Input data:
——————————

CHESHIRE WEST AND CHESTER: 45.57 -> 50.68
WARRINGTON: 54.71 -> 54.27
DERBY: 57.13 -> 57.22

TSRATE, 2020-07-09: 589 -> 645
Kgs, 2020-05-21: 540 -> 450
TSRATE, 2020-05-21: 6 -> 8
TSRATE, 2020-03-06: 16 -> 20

——————————

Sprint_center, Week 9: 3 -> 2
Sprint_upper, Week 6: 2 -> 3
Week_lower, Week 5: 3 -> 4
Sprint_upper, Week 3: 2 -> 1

——————————

Task instructions: Reproduce all lines from the records above that include the word "Week".

Written reply:
Sprint_center, Week 9: 3 -> 2
Sprint_upper, Week 6: 2 -> 3
Week_lower, Week 5: 3 -> 4
Sprint_upper, Week 3: 2 -> 1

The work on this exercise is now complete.